Mais la sanction n'apaise pas la crise, et les déchirements au sein du parti refont les manchettes dans les semaines qui suivent. Tandis que François Legault exige que le parti reconnaisse ses erreurs, le député Jean-Pierre Charbonneau demande carrément au chef de quitter son poste.

En février 2005, le mouvement d'appui s'inverse, lorsque les jeunes députés Nicolas Girard, Elsie Lefebvre et Stéphane Bédard s'unissent en faveur de Bernard Landry. Ils sont appuyés par la leader parlementaire Diane Lemieux et de vieux loups comme l'ancien ministre Guy Chevrette.

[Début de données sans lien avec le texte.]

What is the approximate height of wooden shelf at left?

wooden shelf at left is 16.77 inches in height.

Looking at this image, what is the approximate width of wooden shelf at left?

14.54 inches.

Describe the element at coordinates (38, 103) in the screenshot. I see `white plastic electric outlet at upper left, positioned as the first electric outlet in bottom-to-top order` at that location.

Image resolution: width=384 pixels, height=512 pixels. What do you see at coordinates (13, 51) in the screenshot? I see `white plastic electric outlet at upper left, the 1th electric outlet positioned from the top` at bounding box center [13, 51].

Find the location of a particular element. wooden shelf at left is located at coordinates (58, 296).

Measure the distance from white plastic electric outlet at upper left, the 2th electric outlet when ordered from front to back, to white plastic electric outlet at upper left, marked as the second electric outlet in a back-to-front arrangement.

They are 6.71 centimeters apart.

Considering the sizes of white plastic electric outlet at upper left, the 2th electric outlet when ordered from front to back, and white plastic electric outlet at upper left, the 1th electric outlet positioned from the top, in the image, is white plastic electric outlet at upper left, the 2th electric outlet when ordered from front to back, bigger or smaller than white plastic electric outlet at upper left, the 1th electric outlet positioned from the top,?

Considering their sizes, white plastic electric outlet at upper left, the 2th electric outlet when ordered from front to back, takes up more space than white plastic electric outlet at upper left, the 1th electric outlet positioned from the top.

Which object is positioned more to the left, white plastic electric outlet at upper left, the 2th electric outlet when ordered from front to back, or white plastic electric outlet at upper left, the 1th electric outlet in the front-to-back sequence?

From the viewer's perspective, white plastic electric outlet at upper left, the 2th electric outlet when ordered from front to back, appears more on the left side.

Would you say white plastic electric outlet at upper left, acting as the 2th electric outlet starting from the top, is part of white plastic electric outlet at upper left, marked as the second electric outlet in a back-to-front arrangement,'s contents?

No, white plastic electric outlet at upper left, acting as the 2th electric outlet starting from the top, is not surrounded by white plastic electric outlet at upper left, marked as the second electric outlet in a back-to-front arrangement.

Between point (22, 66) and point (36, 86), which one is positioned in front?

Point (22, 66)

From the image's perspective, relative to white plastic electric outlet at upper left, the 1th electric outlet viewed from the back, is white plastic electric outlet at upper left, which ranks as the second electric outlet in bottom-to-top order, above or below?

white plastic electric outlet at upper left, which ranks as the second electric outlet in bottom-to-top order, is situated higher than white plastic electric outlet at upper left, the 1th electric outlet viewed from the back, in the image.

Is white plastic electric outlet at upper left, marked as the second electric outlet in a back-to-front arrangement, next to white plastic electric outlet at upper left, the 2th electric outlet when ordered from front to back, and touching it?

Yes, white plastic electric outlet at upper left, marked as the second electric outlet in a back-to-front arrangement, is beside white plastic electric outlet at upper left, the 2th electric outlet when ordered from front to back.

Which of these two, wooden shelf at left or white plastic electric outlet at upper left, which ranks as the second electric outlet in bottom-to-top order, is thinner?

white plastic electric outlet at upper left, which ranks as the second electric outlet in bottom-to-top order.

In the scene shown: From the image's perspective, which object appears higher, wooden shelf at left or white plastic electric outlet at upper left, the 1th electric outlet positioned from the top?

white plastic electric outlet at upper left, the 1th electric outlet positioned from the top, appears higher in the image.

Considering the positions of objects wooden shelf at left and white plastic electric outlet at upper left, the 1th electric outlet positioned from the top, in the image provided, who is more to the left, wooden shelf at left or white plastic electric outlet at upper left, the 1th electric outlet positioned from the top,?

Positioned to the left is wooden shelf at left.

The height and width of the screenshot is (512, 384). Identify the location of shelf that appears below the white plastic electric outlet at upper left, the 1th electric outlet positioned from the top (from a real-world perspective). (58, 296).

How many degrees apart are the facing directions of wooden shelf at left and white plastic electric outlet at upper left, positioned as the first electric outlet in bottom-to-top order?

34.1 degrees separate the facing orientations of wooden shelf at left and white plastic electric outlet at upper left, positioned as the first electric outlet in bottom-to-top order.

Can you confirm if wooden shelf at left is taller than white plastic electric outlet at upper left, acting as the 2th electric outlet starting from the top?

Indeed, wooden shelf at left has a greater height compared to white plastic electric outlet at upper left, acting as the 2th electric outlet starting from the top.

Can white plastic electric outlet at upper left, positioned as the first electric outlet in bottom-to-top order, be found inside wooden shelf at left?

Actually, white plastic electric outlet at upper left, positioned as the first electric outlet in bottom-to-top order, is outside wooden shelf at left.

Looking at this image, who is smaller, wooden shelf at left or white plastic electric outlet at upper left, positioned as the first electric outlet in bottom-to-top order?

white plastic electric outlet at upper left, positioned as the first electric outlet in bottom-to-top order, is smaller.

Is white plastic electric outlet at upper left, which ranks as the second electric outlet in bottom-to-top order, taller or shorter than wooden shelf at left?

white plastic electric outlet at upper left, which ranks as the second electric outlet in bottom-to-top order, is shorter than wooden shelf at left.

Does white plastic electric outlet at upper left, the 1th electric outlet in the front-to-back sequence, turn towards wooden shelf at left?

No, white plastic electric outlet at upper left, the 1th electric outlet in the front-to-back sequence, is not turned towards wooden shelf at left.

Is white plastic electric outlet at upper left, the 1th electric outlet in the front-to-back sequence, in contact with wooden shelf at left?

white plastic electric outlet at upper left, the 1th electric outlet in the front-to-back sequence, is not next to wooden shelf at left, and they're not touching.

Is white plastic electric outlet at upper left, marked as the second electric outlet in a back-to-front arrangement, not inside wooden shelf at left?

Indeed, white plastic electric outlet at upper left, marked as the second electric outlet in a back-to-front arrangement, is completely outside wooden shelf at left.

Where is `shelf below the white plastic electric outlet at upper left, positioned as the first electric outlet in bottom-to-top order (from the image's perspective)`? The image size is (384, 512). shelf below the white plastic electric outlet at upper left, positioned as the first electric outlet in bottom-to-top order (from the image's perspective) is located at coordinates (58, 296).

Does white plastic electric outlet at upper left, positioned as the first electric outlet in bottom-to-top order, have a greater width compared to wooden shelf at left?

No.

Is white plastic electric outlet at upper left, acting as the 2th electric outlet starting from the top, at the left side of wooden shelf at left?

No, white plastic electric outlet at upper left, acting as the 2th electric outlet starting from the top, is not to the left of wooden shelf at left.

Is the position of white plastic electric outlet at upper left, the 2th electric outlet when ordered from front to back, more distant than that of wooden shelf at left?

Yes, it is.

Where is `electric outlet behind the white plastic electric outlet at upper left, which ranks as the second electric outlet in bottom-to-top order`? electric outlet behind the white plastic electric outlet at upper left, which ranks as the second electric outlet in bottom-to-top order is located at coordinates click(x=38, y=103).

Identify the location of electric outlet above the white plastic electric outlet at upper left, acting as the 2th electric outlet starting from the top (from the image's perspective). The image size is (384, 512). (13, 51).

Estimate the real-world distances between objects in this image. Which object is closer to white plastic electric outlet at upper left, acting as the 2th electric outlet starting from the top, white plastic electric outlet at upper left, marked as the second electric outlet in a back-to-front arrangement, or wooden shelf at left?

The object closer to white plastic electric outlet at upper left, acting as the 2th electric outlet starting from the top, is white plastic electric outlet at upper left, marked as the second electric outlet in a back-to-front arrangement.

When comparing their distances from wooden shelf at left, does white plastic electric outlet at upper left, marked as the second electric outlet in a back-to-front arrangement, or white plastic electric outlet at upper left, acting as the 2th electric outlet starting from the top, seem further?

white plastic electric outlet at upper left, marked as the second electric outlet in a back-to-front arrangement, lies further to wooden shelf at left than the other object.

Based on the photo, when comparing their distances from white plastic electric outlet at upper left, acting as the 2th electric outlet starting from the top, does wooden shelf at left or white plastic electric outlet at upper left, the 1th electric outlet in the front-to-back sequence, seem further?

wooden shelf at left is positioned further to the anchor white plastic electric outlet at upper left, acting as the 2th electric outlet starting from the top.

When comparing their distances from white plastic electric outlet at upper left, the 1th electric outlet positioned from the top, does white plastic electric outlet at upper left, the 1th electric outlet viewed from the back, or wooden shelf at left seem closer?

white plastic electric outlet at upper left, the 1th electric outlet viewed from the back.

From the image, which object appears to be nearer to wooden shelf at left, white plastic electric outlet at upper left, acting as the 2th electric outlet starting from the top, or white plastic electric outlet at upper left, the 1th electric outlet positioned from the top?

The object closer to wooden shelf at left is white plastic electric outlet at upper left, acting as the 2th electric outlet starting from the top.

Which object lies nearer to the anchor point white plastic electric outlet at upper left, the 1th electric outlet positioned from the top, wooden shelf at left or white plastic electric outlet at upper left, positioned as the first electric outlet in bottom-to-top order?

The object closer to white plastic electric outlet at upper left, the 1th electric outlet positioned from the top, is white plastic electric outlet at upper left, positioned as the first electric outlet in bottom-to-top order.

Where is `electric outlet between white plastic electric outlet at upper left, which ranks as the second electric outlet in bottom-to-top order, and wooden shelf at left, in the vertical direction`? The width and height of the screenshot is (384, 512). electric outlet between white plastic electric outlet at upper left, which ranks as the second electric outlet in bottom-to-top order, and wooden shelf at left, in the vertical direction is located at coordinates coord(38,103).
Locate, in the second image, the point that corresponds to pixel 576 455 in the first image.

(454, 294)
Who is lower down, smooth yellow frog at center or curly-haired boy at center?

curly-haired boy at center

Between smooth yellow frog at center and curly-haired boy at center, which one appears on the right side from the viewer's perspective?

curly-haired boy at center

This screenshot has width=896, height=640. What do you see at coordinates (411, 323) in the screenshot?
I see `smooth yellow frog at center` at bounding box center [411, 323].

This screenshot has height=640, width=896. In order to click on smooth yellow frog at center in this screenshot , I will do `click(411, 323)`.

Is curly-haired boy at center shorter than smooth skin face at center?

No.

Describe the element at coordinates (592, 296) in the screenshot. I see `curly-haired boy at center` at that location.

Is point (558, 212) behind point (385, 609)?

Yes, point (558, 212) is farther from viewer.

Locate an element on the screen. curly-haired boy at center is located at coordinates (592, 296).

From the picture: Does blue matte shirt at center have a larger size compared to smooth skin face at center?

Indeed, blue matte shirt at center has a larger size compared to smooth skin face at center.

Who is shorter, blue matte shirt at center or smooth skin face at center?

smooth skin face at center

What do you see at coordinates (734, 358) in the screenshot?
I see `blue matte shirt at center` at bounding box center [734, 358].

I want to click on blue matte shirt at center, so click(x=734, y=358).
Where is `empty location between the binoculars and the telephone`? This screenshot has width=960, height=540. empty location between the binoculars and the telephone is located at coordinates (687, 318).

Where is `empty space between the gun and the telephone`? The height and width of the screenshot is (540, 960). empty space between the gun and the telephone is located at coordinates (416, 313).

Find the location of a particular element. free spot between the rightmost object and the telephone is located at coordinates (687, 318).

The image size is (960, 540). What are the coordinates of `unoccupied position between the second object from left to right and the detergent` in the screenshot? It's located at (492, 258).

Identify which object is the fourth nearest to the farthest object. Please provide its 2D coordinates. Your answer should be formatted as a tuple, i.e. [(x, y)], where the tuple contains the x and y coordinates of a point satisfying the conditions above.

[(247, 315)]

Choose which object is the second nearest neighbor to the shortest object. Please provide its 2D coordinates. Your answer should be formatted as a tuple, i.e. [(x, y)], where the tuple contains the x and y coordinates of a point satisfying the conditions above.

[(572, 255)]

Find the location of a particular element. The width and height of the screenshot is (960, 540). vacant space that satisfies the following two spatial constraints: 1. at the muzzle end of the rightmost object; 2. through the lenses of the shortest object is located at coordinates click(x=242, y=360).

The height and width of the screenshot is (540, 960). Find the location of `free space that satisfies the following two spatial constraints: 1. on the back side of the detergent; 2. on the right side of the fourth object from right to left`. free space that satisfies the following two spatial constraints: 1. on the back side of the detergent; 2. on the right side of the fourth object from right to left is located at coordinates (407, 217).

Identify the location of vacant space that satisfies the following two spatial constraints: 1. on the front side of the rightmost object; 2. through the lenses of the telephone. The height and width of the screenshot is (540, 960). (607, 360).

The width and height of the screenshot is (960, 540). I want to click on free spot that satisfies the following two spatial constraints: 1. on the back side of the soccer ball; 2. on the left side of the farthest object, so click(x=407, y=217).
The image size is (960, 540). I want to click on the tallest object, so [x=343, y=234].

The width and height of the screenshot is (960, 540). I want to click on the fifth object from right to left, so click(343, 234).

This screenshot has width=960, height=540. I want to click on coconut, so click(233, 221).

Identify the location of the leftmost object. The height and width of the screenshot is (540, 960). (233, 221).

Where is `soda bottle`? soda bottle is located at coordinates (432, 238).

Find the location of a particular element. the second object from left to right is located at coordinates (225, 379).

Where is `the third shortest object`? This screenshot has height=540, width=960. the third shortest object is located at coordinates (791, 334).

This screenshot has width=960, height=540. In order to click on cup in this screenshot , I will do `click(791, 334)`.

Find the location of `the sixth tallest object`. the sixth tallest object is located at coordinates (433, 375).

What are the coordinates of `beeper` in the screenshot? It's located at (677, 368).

Au fil des mois, la tension s'apaise, et les candidats non déclarés à l'éventuelle succession de M. Landry, Pauline Marois et François Legault, se rallient derrière leur chef en vue du vote de confiance lors du congrès de juin.

Mais les militants infligent un camouflet à Bernard Landry, lui offrant un faible appui de 76,2 %, soit encore moins qu'à Lucien Bouchard en 1996. Immédiatement, Bernard Landry annonce sa démission à titre de chef du Parti québécois et de député de Verchères.

« Je suis un homme de cause, je ne suis pas un individualiste et je pense en mon âme et conscience que je ne pourrais pas servir la société comme je voudrais le faire avec ce niveau d'appui », déclare-t-il. Il met ainsi fin à 40 ans de vie politique.